**ФРАГМЕНТ ТЕКСТА**.
⁂
Единообразие этим, однако, не ограничивается: дальше оно лишь усиливается за счет предложений, состоящих только из подлежащего и сказуемого: «Роман пополз. Роман остановился. Роман вздрогнул. Роман стукнул»[50]. Заключенный в эти синтаксические рамки, текст заканчивается известием о том, что герой (как и одноименный жанр) скончался: «Роман умер»[51]. Такой переход агрессивных речевых актов в сюжет и затем обратно в синтаксис является, с одной стороны, элитарным и авангардистским приемом[52]. Но с другой стороны, в произведениях Сорокина он всегда связан с прошлым: с повествованием классической русской литературы (в «Романе») или литературы социалистического реализма (в «Тридцатой любви Марины»). Сорокин раскрывает агрессивный потенциал, скрытый – как он полагает – в литературной традиции. Будучи в этом смысле «писателем прошлого»[53], Сорокин ограничивает авторскую позицию метадискурсивностью[54].
Метадискурсивная позиция связывает первую тенденцию – материализацию метафор – с онтологическими пресуппозициями второй тенденции, эмоциональным позитивизмом, который можно описать следующими формулами: «существуют только эмоции» или «имеет значение лишь восприятие». Можно сказать, что в таких произведениях, как «Dostoevsky-trip» или «Голубое сало», возникает другой вид металитературы. Если «Роман» ориентирован на стилизацию поэтики литературы прошлого в целом[55], то эти два текста конца 1990-х годов имеют дело соответственно с именами и клонами писателей. В пьесе «Dostoevsky-trip» драгдилеры продают наркотики, названные именами писателей – классиков реализма и модернизма: «Кафка, Джойс, Толстой»[56], и каждый из них приводит к определенному состоянию наркотического опьянения. Единственной реальностью оказывается эмоция, которую текст (действующий как наркотик) вызывает у реципиента. При этом имеет значение не столько содержание (не говоря уже о нравственном потенциале) текста, сколько интенсивность «трипа». В частности, галлюцинации, связанные с «Достоевским», успешно переносят группу экспериментаторов в художественный мир романа «Идиот», однако это грозит летальными последствиями. Чистый Достоевский объявляется смертельным, его следует разбавлять:
ХИМИК: <…> Теперь можно с уверенностью констатировать, что Достоевский в чистом виде действует смертельно.
ПРОДАВЕЦ: И что делать?
ХИМИК: Надо разбавлять.
ПРОДАВЕЦ: Чем?
ХИМИК: (задумывается) Ну… попробуем Стивеном Кингом[57].
В романе «Голубое сало» действуют клоны русских писателей, которых стимулируют для создания художественных произведений. Однако главным результатом становится теперь не столько литература сама по себе (как наркотик), сколько сопутствующий химический продукт – загадочное голубое сало.
⁂
**ИСХОДНЫЕ МАТЕРИАЛЫ**.
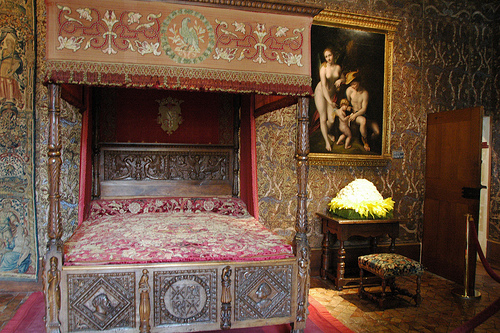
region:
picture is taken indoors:
[19, 44, 373, 319]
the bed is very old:
[25, 36, 407, 272]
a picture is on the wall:
[316, 25, 437, 187]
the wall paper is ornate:
[305, 15, 479, 148]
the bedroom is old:
[35, 37, 386, 331]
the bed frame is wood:
[32, 34, 269, 327]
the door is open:
[458, 118, 499, 175]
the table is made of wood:
[322, 180, 436, 287]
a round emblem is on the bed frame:
[150, 7, 279, 71]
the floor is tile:
[348, 301, 379, 323]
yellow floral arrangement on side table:
[331, 177, 391, 218]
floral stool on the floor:
[356, 252, 423, 307]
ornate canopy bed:
[36, 6, 316, 325]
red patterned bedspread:
[77, 195, 275, 260]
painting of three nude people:
[313, 38, 386, 164]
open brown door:
[418, 107, 495, 279]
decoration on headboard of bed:
[147, 94, 202, 143]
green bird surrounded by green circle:
[149, 10, 220, 61]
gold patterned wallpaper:
[411, 37, 471, 92]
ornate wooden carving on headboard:
[97, 144, 241, 184]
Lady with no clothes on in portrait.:
[306, 52, 346, 164]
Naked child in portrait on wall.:
[338, 89, 360, 214]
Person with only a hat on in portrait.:
[341, 64, 393, 162]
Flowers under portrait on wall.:
[336, 165, 396, 263]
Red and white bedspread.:
[88, 188, 274, 283]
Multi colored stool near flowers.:
[351, 245, 434, 309]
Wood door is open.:
[416, 117, 455, 286]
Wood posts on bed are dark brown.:
[18, 132, 360, 292]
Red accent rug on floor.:
[191, 288, 369, 328]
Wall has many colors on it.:
[8, 125, 61, 251]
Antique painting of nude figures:
[296, 8, 396, 178]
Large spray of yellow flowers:
[317, 165, 412, 249]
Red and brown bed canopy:
[31, 3, 325, 329]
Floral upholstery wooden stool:
[343, 242, 440, 324]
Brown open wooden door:
[411, 101, 498, 266]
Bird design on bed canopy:
[140, 5, 225, 94]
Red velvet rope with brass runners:
[417, 199, 495, 323]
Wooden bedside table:
[307, 199, 407, 297]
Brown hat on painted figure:
[333, 61, 403, 126]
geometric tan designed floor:
[316, 298, 449, 332]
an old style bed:
[39, 8, 305, 331]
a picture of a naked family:
[293, 2, 405, 192]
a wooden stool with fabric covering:
[340, 245, 450, 328]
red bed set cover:
[65, 184, 305, 296]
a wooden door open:
[401, 71, 497, 279]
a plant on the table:
[296, 172, 403, 248]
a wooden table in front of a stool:
[313, 195, 429, 297]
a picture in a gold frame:
[290, 5, 435, 170]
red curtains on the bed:
[57, 84, 118, 221]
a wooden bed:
⁂
**ЗАДАНИЕ 1**.
Выпишите из фрагмента о Сорокине всё, начиная со слов «ХИМИК: Надо разбавлять.» и вплоть до слов «загадочное голубое сало.».
**ЗАДАНИЕ 2**.
Какие произведения Сорокина называются во фрагменте о Сорокине? Перечислите их все.
**ЗАДАНИЕ 3**.
Соответствуют ли фрагменту о Сорокине следующие утверждения? Для каждого ответьте «да» или «нет» и точно процитируйте слова текста, которые это решают.
(a) В пьесе «Dostoevsky-trip» чистый Достоевский объявлен смертельным.
(b) В романе «Голубое сало» главным результатом остается сама литература.
(c) Текст «Романа» заканчивается сообщением о смерти героя.

**ПРАВИЛЬНЫЙ ОТВЕТ 1**.
ХИМИК: Надо разбавлять.
ПРОДАВЕЦ: Чем?
ХИМИК: (задумывается) Ну… попробуем Стивеном Кингом[57].
В романе «Голубое сало» действуют клоны русских писателей, которых стимулируют для создания художественных произведений. Однако главным результатом становится теперь не столько литература сама по себе (как наркотик), сколько сопутствующий химический продукт – загадочное голубое сало.

**ПРАВИЛЬНЫЙ ОТВЕТ 2**.
«Роман», «Тридцатая любовь Марины», «Dostoevsky-trip», «Голубое сало».

**ПРАВИЛЬНЫЙ ОТВЕТ 3**.
(a) Да: «Чистый Достоевский объявляется смертельным, его следует разбавлять».
(b) Нет: «главным результатом становится теперь не столько литература сама по себе (как наркотик), сколько сопутствующий химический продукт – загадочное голубое сало».
(c) Да: «текст заканчивается известием о том, что герой (как и одноименный жанр) скончался».